Because they just “know” their gender and desperately need the surgeon’s knife to affirm it. That is the current position of the American Association of Pediatrics. Jazz wrote about it here, and I have elsewhere. The AAP is all in on mutilating children.

But kids under 18 don’t have the agency to get Mickey Mouse tattooed on their arm.

Uh, OK.

The problem with having a rational discussion about any of these issues is that we are dealing with people without an ounce of rationality. Some of them are extremely clever. They are great at presenting sophistical arguments for their positions, but they have no capacity for reason. They begin with a conclusion and work their way back to arrive at a convincing argument.
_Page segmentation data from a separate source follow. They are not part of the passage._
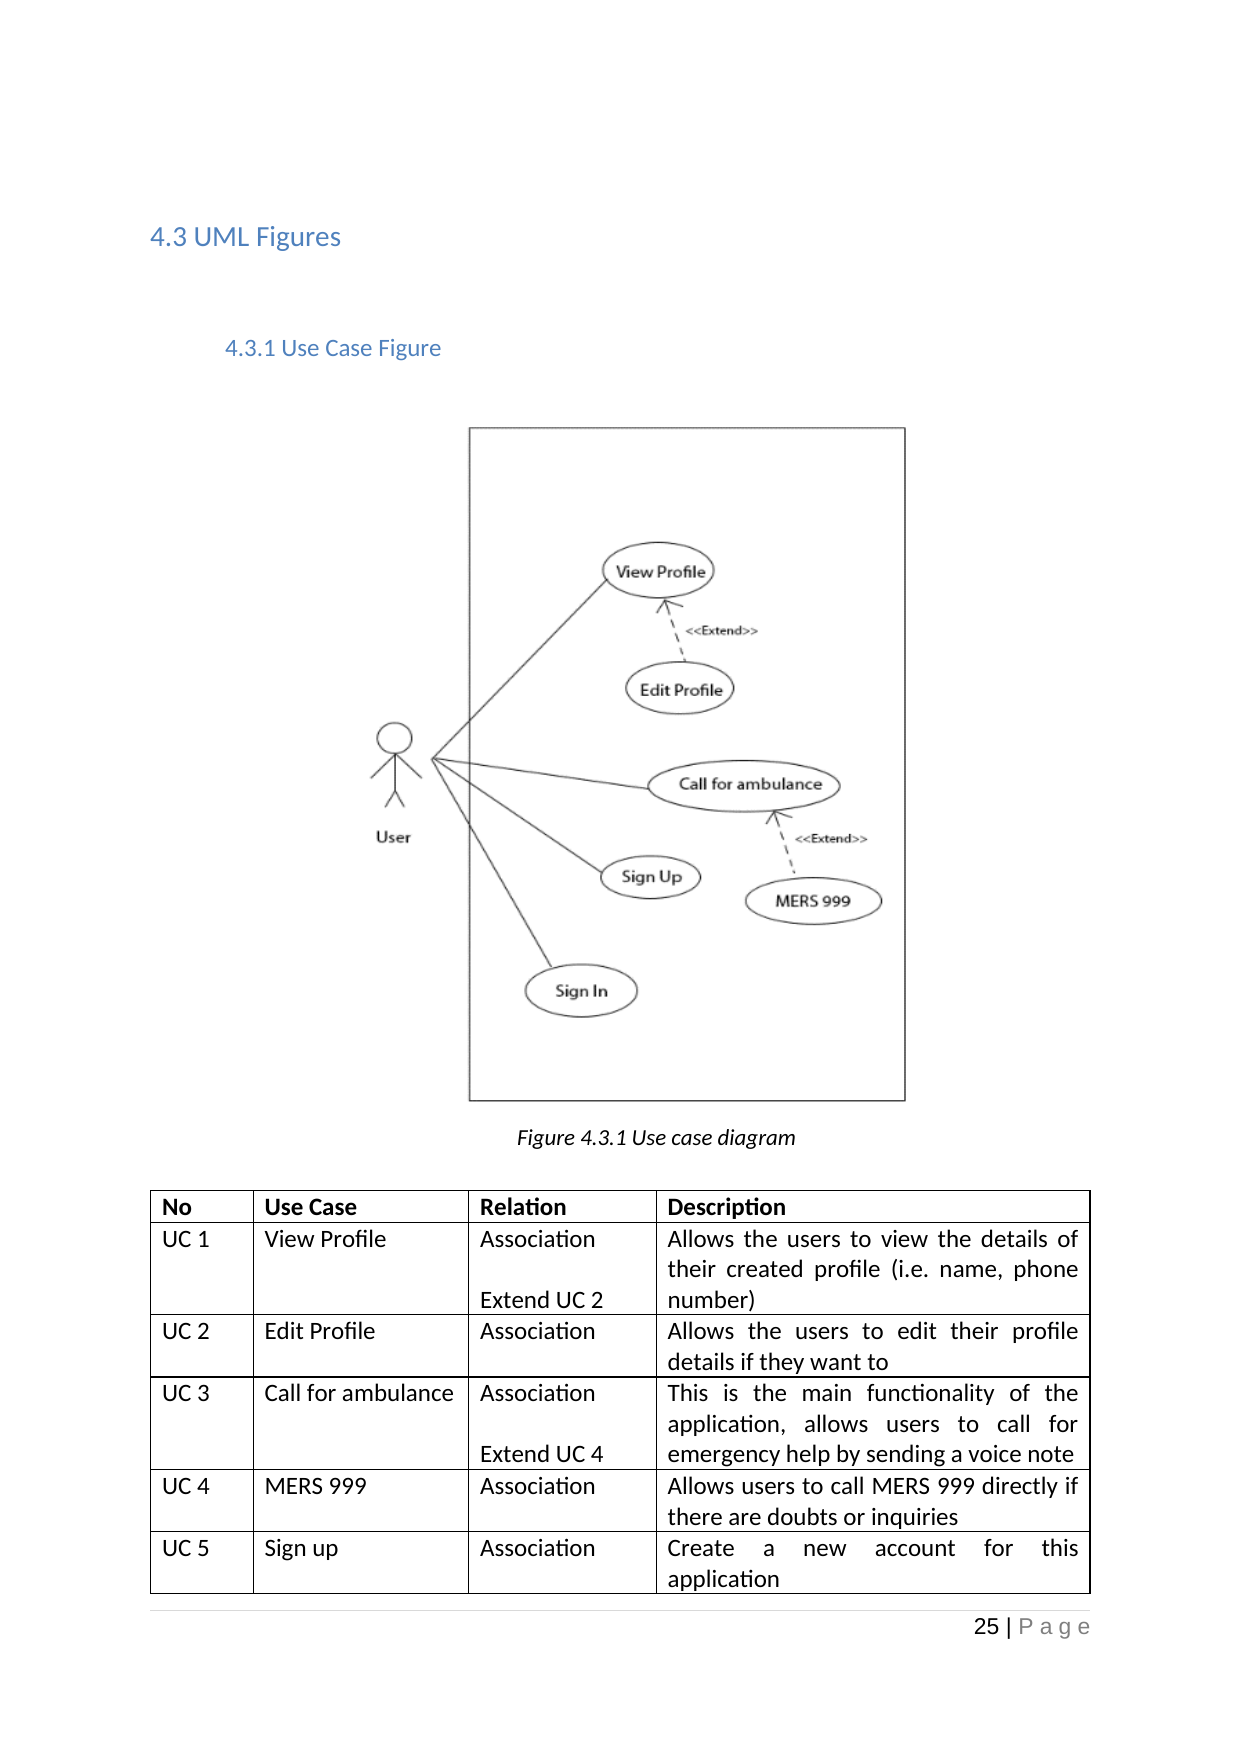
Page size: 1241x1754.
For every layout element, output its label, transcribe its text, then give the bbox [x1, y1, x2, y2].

table_header Use Case [254, 1191, 468, 1222]
table_cell UC 2 [151, 1315, 253, 1376]
table_cell Allows the users to view the details of their created profile (i.e. name, phone number) [657, 1223, 1089, 1314]
table_header Description [657, 1191, 1089, 1222]
table_cell MERS 999 [254, 1470, 468, 1531]
table_header Relation [469, 1191, 656, 1222]
table_cell Allows the users to edit their profile details if they want to [657, 1315, 1089, 1376]
table_cell UC 5 [151, 1532, 253, 1593]
table_cell Association [469, 1532, 656, 1593]
subtitle 4.3.1 Use Case Figure [225, 332, 1090, 362]
table_cell UC 4 [151, 1470, 253, 1531]
table_cell Allows users to call MERS 999 directly if there are doubts or inquiries [657, 1470, 1089, 1531]
table_cell Association Extend UC 2 [469, 1223, 656, 1314]
table_cell Association [469, 1470, 656, 1531]
table_cell This is the main functionality of the application, allows users to call for emergency help by sending a voice note [657, 1378, 1089, 1469]
table_cell Association [469, 1315, 656, 1376]
picture [329, 410, 986, 1120]
table_cell Association Extend UC 4 [469, 1378, 656, 1469]
table_header No [151, 1191, 253, 1222]
table_cell Create a new account for this application [657, 1532, 1089, 1593]
text Figure 4.3.1 Use case diagram [225, 1123, 1090, 1151]
table_cell Edit Profile [254, 1315, 468, 1376]
subtitle 4.3 UML Figures [150, 218, 1090, 254]
table_cell UC 1 [151, 1223, 253, 1314]
table_cell Call for ambulance [254, 1378, 468, 1469]
table_cell Sign up [254, 1532, 468, 1593]
table_cell UC 3 [151, 1378, 253, 1469]
table_cell View Profile [254, 1223, 468, 1314]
You cannot persuade such people, because persuasion assumes that your interlocutor is somehow connected to reason, logic, and facts. These people are not. Even some on the Left are starting to get nervous about how far things have gone.
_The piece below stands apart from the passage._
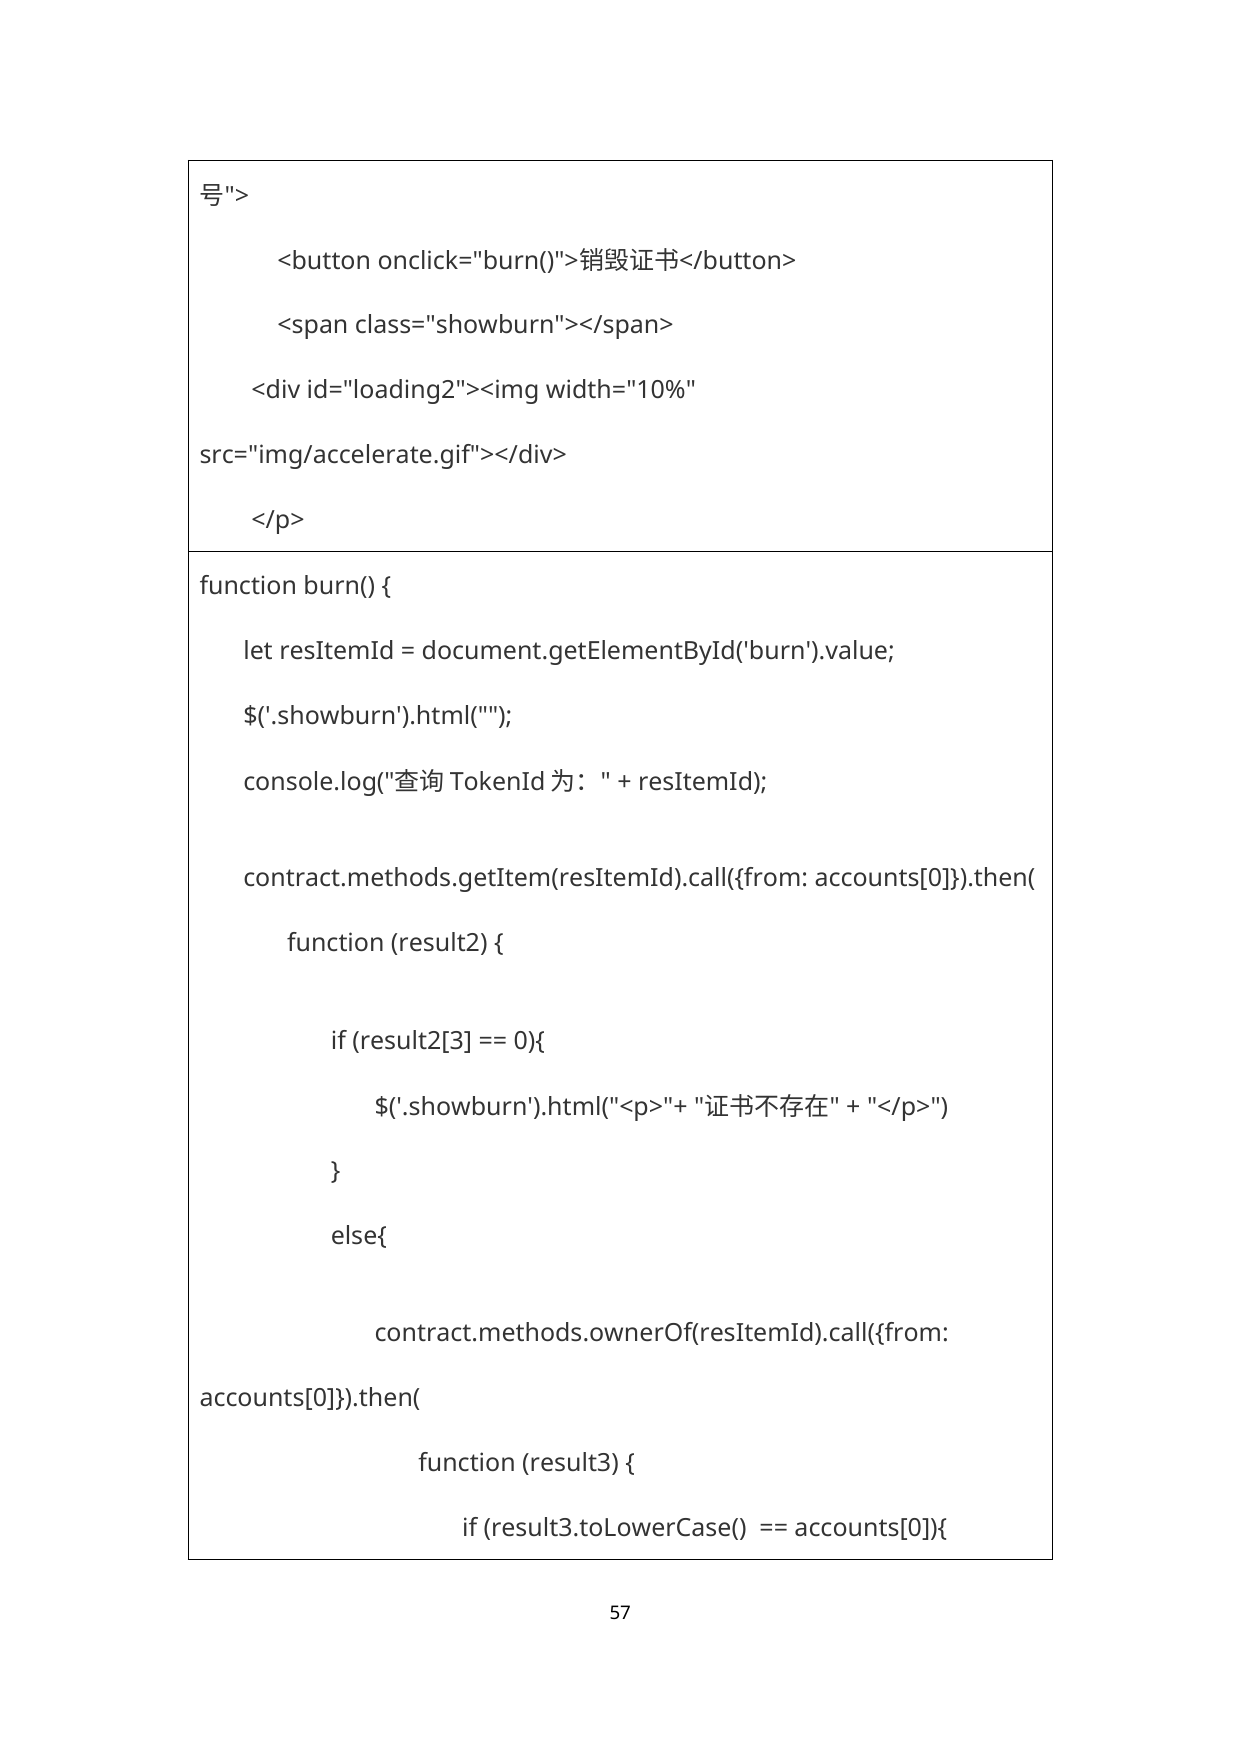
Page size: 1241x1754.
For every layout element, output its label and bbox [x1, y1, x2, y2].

table_cell [189, 552, 1052, 1559]
table_header [189, 161, 1052, 551]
That leaves force majeure. We simply must win as many elections as possible and outlaw gender affirming care for minors–at least to the extent that we can.

I am open to listening to smart rational people armed with reams of evidence who will argue that some tiny percentage of the population has something called “gender dysphoria” that requires medical and psychological treatment. Clearly there are many other types of body dysmorphia, such as anorexia. So this seems plausible to me. I have been having a conversation with one such person on Twitter and am in no position to dispute her contentions about her condition. How could I? And as she is an adult, why is it my business? It isn’t.

If our medical establishment could be trusted to investigate and develop treatments for gender dysphoria wholly centered on the well-being of the patient I would be disinclined to interfere. We all should be

But we are dealing with people who have the intelligence and integrity of witch doctors. So I say ban the witch doctor-type treatments.

I used to trust these people. But that trust has been broken. Right now the best we can do is put a stop to the worst of the abuses and try to figure out how to move forward.